That looks more like a java client issue, based on specification namespace can't contain -. http://avro.apache.org/docs/current/spec.html#names

The name portion of a fullname, record field names, and enum symbols must:

    start with [A-Za-z_]
    subsequently contain only [A-Za-z0-9_]

A namespace is a dot-separated sequence of such names.

tomaszbartoszewski avatar Aug 22 '20 18:08 tomaszbartoszewski

We've only seen the issue with the python client, other consumers didn't seem to be affected by it. Which if it is java as well maybe it is a schema registry issue that it shouldn't validate the schema with a - in the namespace?

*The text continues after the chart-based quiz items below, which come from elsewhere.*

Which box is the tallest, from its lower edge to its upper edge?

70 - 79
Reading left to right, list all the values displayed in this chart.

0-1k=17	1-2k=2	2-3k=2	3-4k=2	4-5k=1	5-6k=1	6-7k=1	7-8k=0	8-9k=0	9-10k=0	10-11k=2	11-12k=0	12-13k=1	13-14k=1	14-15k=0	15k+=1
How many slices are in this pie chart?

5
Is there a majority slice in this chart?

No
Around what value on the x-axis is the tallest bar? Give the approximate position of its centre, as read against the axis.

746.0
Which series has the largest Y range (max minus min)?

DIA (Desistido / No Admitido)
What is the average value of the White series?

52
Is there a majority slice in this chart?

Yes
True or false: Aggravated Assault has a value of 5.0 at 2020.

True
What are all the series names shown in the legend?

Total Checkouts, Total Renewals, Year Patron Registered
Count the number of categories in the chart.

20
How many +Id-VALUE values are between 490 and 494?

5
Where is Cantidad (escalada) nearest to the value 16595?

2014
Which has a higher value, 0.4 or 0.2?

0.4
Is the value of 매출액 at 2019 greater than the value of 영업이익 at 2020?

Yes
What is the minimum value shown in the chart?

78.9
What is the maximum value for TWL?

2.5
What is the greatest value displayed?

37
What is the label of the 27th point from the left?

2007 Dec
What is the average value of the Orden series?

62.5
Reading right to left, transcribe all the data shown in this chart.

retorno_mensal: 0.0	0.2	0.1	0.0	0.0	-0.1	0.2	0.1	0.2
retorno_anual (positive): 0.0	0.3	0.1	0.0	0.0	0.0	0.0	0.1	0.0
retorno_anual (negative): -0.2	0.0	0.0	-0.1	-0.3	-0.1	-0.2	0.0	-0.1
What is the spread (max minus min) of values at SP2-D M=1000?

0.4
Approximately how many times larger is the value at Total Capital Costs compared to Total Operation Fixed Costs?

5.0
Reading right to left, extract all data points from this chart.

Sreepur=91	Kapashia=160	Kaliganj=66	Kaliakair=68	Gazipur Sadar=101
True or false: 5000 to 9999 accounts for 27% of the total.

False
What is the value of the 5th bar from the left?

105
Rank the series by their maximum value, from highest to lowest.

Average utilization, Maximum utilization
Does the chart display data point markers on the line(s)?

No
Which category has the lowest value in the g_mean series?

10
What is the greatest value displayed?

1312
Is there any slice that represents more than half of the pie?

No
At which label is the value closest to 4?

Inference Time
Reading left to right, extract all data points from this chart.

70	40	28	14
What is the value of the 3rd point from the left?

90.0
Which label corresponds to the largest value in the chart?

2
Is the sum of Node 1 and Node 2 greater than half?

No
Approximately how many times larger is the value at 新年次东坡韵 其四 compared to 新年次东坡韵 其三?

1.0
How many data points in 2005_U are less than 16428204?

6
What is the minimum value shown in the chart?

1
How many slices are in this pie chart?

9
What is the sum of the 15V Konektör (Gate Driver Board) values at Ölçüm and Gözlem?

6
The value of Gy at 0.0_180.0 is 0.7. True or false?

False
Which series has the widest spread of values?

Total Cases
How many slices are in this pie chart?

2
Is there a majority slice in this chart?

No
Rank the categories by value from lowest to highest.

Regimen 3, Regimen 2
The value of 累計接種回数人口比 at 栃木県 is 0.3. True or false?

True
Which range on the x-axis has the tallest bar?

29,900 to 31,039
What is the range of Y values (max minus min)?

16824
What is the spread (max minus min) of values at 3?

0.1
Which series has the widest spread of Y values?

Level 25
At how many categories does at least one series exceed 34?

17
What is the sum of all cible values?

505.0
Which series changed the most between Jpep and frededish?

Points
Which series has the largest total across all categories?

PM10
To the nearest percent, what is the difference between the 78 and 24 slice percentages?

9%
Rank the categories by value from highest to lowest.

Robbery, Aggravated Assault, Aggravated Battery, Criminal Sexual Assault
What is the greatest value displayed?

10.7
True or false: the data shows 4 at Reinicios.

doug2525 avatar Aug 24 '20 13:08 doug2525

If you haven't already done so please try using the new AvroSeriazlier API which handles hyphens in the namespace.

An easy way to achieve this would be to demonstrate this would be to update the schema definition in avro_consumer.py and avro_producer.py. The following schema was used as a validation case (though a test ought to be submitted as well)

Example

    {
        "namespace": "confluent-io-examples-serialization-avro",
        "name": "User",
        "type": "record",
        "fields": [
            {"name": "name", "type": "string"},
            {"name": "favorite_number", "type": "int"},
            {"name": "favorite_color", "type": "string"}
        ]
    }

rnpridgeon avatar Aug 26 '20 08:08 rnpridgeon

@rnpridgeon Is the same true for AvroDeserializer? I have a case where I'm getting a ClientError on a consumer of a topic/schema with a hyphen in it:

confluent_kafka.avro.error.ClientError: Received bad schema (id 53) from registry: Schema parse failed: Invalid schema name 'debezium.my-namespace.my_topic.Envelope' infered from name 'Envelope' and namespace 'debezium.my-namespace.my_topic'.

Currently we're using the deprecated AvroConsumer on version 1.8.2 of the module. I think I know the answer here, but I haven't found concrete evidence that upgrading to the latest version of the module and using AvroDeserializer instead would clear up this issue.

jslusher avatar Sep 06 '23 17:09 jslusher